- [Brief] Write out every record below exactly as it appears, omitting the pictures.

————

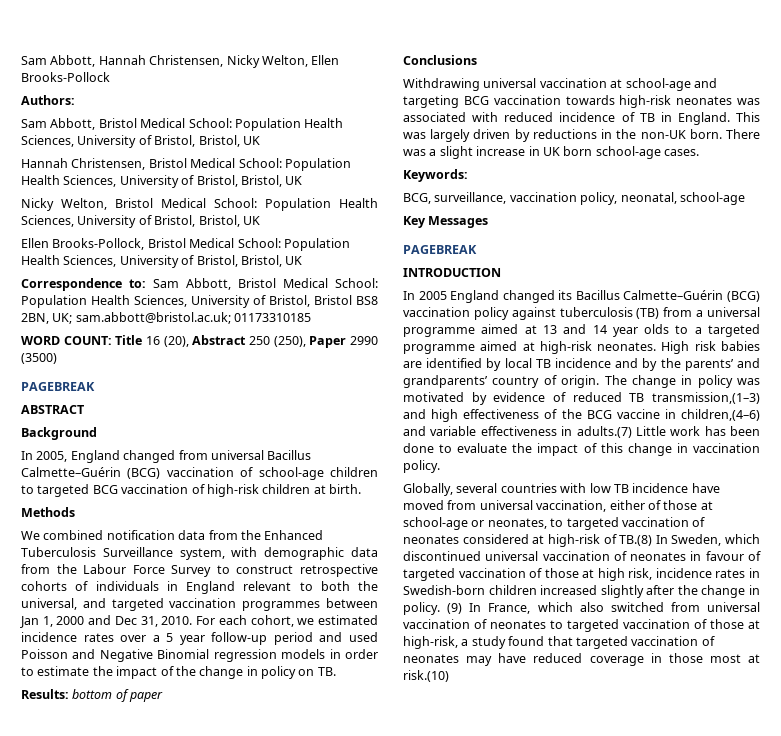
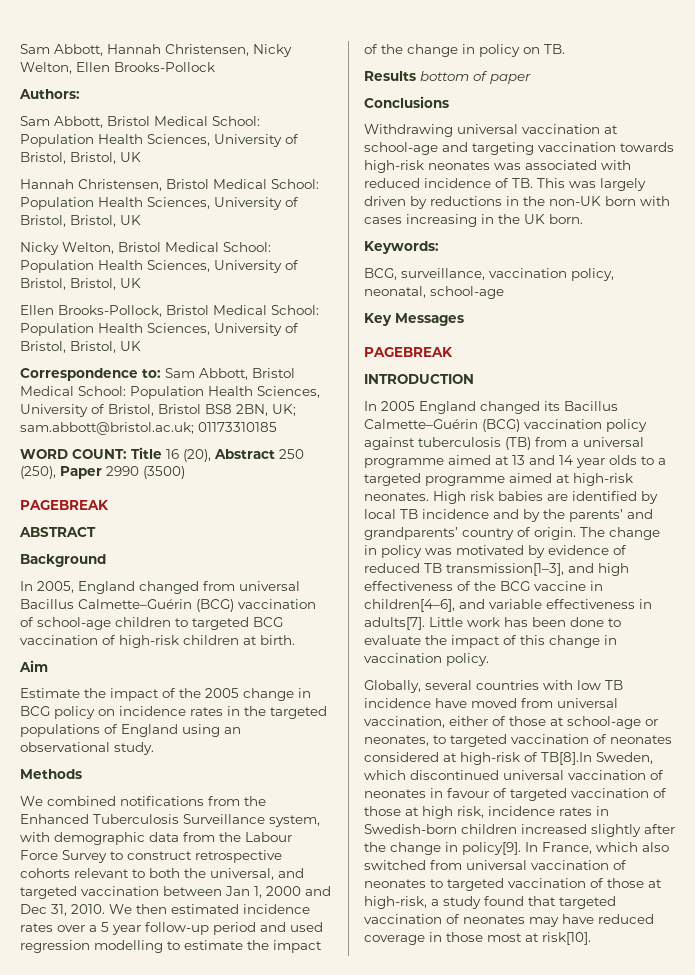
(361, 489) none -> [19,660,48,672] [20,688,311,701] [20,706,327,719] [20,724,241,737] [20,742,154,755] // Aim // Estimate the impact of the 2005 change in BCG policy on incidence rates in the targeted populations of England using an observational study.
[106,530,206,540] notification data -> [120,796,204,806] notifications
[75,581,235,594] of individuals in England -> (70, 873) none
[242,601,321,611] programmes -> (159, 891) none
[196,615,315,627] For each cohort, we -> [109,904,167,914] We then
[21,649,378,662] Poisson and Negative Binomial regression models in order -> [20,940,163,953] regression modelling
[21,689,69,699] Results: -> [364,71,416,81] Results
[463,96,489,105] BCG -> (534, 148) none
[639,112,730,125] TB in England. -> [512,178,533,188] TB.
[689,129,760,139] [403,146,699,159] born. There was a slight increase in UK born school-age cases. -> [605,196,670,206] [364,214,583,227] born with cases increasing in the UK born.
[652,392,760,404] transmission,(1–3) -> [446,563,564,576] transmission[1–3],
[681,409,760,421] children,(4–6) -> [364,599,455,612] children[4–6],
[576,426,632,438] adults.(7) -> [364,617,425,630] adults[7].
[619,535,668,546] TB.(8) In -> [541,752,592,765] TB[8].In
[403,602,463,615] policy. (9) -> [462,842,521,855] policy[9].
[403,670,449,682] risk.(10) -> [542,932,591,945] risk[10].

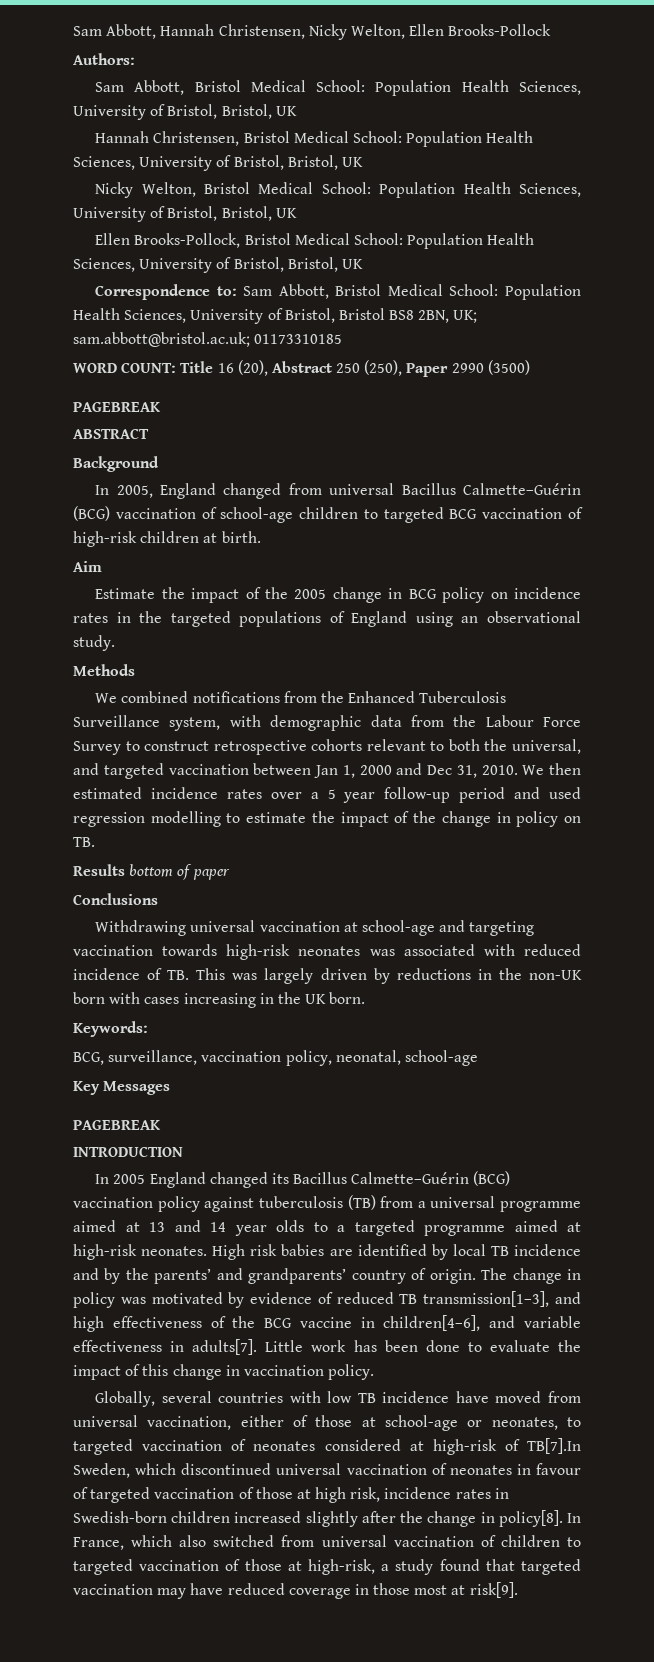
[541,752,592,765] TB[8].In -> [527,1438,581,1454] TB[7].In
[462,842,521,855] policy[9]. -> [498,1510,563,1527] policy[8].
[364,879,426,888] neonates -> [500,1535,560,1547] children
[446,914,525,924] of neonates -> (153, 1589) none
[542,932,591,945] risk[10]. -> [469,1582,518,1598] risk[9].

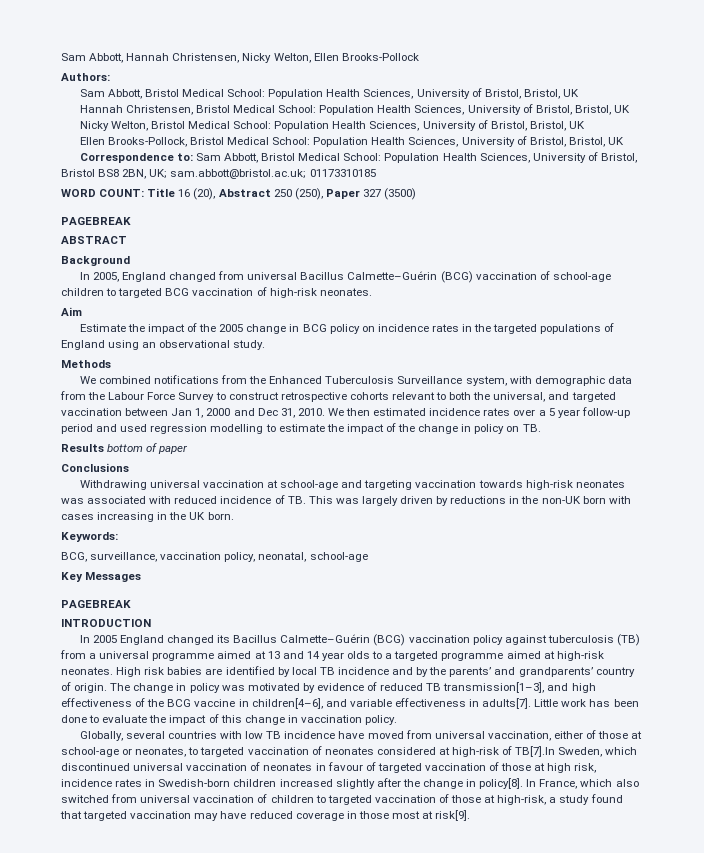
[451,363,484,373] 2990 -> [362,189,381,197] 327
[140,531,261,543] children at birth. -> [319,288,372,296] neonates.

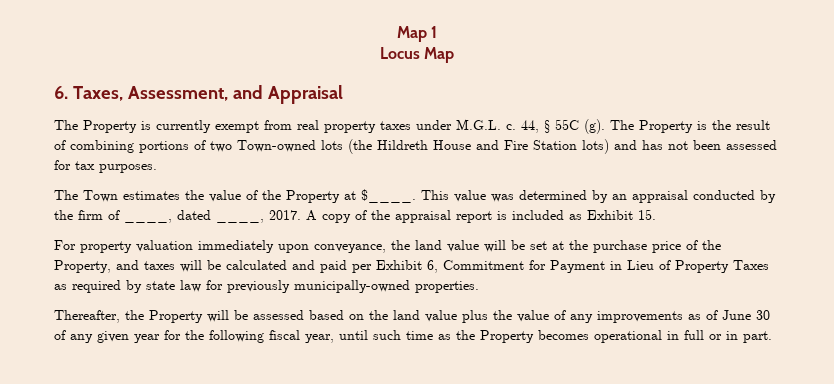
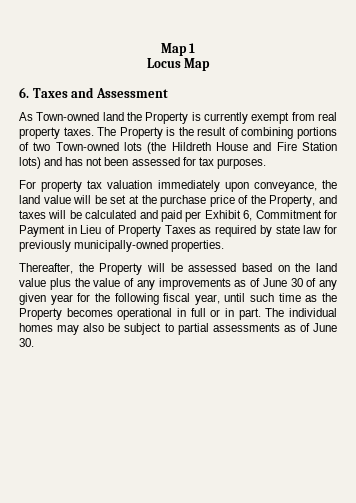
[72,85,343,104] [54,120,78,130] Taxes, Assessment, and Appraisal // The -> [32,87,168,98] [19,112,142,121] Taxes and Assessment // As Town-owned land the
[380,119,605,134] taxes under M.G.L. c. 44, § 55C (g). -> [63,127,94,136] taxes.
[54,189,776,203] [54,209,656,223] // The Town estimates the value of the Property at $____. This value was determined by an appraisal conducted by the firm of ____, dated ____, 2017. A copy of the appraisal report is included as Exhibit 15. -> (266, 163) none
(132, 247) none -> [87,180,103,189] tax
(772, 337) none -> [265,308,337,317] [19,323,337,335] [19,338,34,347] The individual homes may also be subject to partial assessments as of June 30.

————

- [Written response]
(361, 489) none -> [19,660,48,672] [20,688,311,701] [20,706,327,719] [20,724,241,737] [20,742,154,755] // Aim // Estimate the impact of the 2005 change in BCG policy on incidence rates in the targeted populations of England using an observational study.
[106,530,206,540] notification data -> [120,796,204,806] notifications
[75,581,235,594] of individuals in England -> (70, 873) none
[242,601,321,611] programmes -> (159, 891) none
[196,615,315,627] For each cohort, we -> [109,904,167,914] We then
[21,649,378,662] Poisson and Negative Binomial regression models in order -> [20,940,163,953] regression modelling
[21,689,69,699] Results: -> [364,71,416,81] Results
[463,96,489,105] BCG -> (534, 148) none
[639,112,730,125] TB in England. -> [512,178,533,188] TB.
[689,129,760,139] [403,146,699,159] born. There was a slight increase in UK born school-age cases. -> [605,196,670,206] [364,214,583,227] born with cases increasing in the UK born.
[652,392,760,404] transmission,(1–3) -> [446,563,564,576] transmission[1–3],
[681,409,760,421] children,(4–6) -> [364,599,455,612] children[4–6],
[576,426,632,438] adults.(7) -> [364,617,425,630] adults[7].
[619,535,668,546] TB.(8) In -> [541,752,592,765] TB[8].In
[403,602,463,615] policy. (9) -> [462,842,521,855] policy[9].
[403,670,449,682] risk.(10) -> [542,932,591,945] risk[10].

[541,752,592,765] TB[8].In -> [527,1438,581,1454] TB[7].In
[462,842,521,855] policy[9]. -> [498,1510,563,1527] policy[8].
[364,879,426,888] neonates -> [500,1535,560,1547] children
[446,914,525,924] of neonates -> (153, 1589) none
[542,932,591,945] risk[10]. -> [469,1582,518,1598] risk[9].

[451,363,484,373] 2990 -> [362,189,381,197] 327
[140,531,261,543] children at birth. -> [319,288,372,296] neonates.

[72,85,343,104] [54,120,78,130] Taxes, Assessment, and Appraisal // The -> [32,87,168,98] [19,112,142,121] Taxes and Assessment // As Town-owned land the
[380,119,605,134] taxes under M.G.L. c. 44, § 55C (g). -> [63,127,94,136] taxes.
[54,189,776,203] [54,209,656,223] // The Town estimates the value of the Property at $____. This value was determined by an appraisal conducted by the firm of ____, dated ____, 2017. A copy of the appraisal report is included as Exhibit 15. -> (266, 163) none
(132, 247) none -> [87,180,103,189] tax
(772, 337) none -> [265,308,337,317] [19,323,337,335] [19,338,34,347] The individual homes may also be subject to partial assessments as of June 30.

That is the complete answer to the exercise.